North Bay Museum has lift off on new exhibit showcasing city's aviation history
North Bay has a history of flight involving all types of aircraft, from mighty air force jets, transatlantic flights and float planes that would touch down in the city.
The North Bay Museum has lift off on a new exhibit looking at the history of aviation in the city. The exhibit, called Gateway To The Sky, aims to show how aviation history led to the current North Bay Jack Garland Airport.
"As much as we often focus on the history of the railway in North Bay being a huge driver of the economy, aviation has a long history, too," said museum director Naomi Hehn.
The first aircraft to land in North Bay was a hydrogen-filled balloon that crash-landed in October 1910 in Lake Nipissing during a balloon race.
The city's first airport was located on Trout Lake, an 800-yard seaplane station, while the first unofficial landing at the old North Bay Airport was in 1938.
"We have unique facilities at the airport said exhibit coordinator Jillian Gear. "I wanted to dig a bit deeper on that and learn how did our airport get to where it is."
The growth of civil aviation outstripped the airport's facilities and by 1963, a new terminal was constructed.
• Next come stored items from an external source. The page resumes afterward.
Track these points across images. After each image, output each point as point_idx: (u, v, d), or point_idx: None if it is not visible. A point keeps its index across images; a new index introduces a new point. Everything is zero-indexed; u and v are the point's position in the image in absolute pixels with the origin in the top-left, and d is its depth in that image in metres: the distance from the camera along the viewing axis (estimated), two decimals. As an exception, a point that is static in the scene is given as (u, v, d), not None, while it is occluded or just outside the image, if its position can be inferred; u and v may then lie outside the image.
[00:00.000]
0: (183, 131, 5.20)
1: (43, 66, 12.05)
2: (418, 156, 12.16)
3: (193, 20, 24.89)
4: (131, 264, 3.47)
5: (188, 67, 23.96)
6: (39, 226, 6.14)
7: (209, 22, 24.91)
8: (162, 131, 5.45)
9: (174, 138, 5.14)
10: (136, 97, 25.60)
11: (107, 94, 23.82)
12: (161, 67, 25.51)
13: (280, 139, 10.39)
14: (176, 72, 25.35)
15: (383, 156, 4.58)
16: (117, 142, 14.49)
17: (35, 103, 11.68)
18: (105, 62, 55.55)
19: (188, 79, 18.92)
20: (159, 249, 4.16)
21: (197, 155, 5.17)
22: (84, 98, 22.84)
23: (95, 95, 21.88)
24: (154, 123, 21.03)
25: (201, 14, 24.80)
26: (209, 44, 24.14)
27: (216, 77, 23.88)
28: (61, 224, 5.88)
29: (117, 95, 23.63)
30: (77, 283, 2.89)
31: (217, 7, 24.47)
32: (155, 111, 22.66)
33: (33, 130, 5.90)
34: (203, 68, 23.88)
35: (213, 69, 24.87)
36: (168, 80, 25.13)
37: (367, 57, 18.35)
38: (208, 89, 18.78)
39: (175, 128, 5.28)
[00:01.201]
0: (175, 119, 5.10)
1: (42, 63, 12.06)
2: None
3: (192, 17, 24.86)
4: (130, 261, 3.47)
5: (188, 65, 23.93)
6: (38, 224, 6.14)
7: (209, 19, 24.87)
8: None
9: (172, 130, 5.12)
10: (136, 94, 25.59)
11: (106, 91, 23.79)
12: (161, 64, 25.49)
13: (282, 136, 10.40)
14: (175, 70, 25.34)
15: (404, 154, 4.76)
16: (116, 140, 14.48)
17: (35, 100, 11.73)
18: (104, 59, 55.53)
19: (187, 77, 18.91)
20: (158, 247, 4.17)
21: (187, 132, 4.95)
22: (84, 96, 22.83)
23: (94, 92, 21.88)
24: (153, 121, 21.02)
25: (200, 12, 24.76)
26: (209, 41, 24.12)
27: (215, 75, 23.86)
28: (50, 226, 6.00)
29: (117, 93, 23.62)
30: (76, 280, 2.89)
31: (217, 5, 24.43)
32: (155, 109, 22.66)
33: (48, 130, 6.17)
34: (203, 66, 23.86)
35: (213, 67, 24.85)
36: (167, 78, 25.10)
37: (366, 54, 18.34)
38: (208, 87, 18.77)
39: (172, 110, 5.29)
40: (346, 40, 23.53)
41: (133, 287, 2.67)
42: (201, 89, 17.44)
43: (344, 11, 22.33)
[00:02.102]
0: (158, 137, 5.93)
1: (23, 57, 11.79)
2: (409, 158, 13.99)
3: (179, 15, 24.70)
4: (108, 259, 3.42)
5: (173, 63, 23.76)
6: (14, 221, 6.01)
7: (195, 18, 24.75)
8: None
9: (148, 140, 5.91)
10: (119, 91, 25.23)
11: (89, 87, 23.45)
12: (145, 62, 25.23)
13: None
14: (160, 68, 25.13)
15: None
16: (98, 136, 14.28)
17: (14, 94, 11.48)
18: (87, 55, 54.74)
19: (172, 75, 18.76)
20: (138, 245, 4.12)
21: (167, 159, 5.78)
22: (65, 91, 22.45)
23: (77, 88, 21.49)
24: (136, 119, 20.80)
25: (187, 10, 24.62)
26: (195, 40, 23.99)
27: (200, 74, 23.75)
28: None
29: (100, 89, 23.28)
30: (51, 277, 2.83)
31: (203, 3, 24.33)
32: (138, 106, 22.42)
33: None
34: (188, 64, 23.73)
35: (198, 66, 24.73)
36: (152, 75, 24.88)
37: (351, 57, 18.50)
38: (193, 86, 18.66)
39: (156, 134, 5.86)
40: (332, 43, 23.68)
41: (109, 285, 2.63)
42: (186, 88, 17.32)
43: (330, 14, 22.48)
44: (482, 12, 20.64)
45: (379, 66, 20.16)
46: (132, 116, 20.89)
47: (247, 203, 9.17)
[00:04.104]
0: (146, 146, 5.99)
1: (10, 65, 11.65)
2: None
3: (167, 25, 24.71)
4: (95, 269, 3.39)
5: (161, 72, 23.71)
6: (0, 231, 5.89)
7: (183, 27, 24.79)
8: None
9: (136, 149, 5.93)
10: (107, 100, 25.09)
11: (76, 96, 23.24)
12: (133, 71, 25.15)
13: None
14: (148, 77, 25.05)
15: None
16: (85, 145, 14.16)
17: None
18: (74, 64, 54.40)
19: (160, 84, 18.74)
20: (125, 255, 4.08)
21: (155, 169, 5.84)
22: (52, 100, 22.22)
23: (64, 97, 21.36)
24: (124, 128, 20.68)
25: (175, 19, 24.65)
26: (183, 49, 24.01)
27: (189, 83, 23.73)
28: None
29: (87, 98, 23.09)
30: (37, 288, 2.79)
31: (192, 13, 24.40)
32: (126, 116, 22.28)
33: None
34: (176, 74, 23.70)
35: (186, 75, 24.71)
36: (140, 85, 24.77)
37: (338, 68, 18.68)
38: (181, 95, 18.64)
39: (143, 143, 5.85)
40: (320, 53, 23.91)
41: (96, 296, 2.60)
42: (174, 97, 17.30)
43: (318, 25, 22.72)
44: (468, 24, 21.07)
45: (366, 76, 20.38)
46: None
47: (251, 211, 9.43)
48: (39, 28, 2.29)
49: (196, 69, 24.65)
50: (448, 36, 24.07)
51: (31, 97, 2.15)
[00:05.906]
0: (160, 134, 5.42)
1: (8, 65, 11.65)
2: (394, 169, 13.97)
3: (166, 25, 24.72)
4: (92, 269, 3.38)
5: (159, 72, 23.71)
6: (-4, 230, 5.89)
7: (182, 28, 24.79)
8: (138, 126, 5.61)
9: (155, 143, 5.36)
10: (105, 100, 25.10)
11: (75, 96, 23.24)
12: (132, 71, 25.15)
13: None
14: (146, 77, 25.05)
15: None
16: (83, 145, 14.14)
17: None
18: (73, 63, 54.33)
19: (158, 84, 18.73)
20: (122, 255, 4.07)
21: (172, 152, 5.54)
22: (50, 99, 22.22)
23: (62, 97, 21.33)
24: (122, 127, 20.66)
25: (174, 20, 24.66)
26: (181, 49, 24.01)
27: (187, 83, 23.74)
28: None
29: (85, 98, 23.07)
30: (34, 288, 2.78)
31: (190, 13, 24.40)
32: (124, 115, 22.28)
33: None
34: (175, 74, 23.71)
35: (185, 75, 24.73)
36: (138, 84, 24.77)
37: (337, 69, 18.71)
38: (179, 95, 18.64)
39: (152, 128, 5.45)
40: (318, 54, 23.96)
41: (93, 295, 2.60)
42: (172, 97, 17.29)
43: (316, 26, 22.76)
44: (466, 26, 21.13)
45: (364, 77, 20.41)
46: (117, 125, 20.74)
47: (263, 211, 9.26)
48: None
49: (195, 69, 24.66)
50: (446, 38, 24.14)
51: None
In 1966, it was re-named the North Bay Jack Garland Airport.
"Our airport is more than just an airport. It has been an RCAF base. During the 1950s, there was a $6 million upgrade,” said Gear.
The museum received a large portion of the photographs and records for the exhibit from the son of the former airport manager. And Gear worked with 22 Wing heritage officer Doug Newman to bring the exhibit to new heights.
“One hundred and eleven years of aviation -- most people in the city, even up at the air force base and airport -- aren't aware that we have an extensive history in North Bay and area," said Newman.
The exhibit will be on display until early October.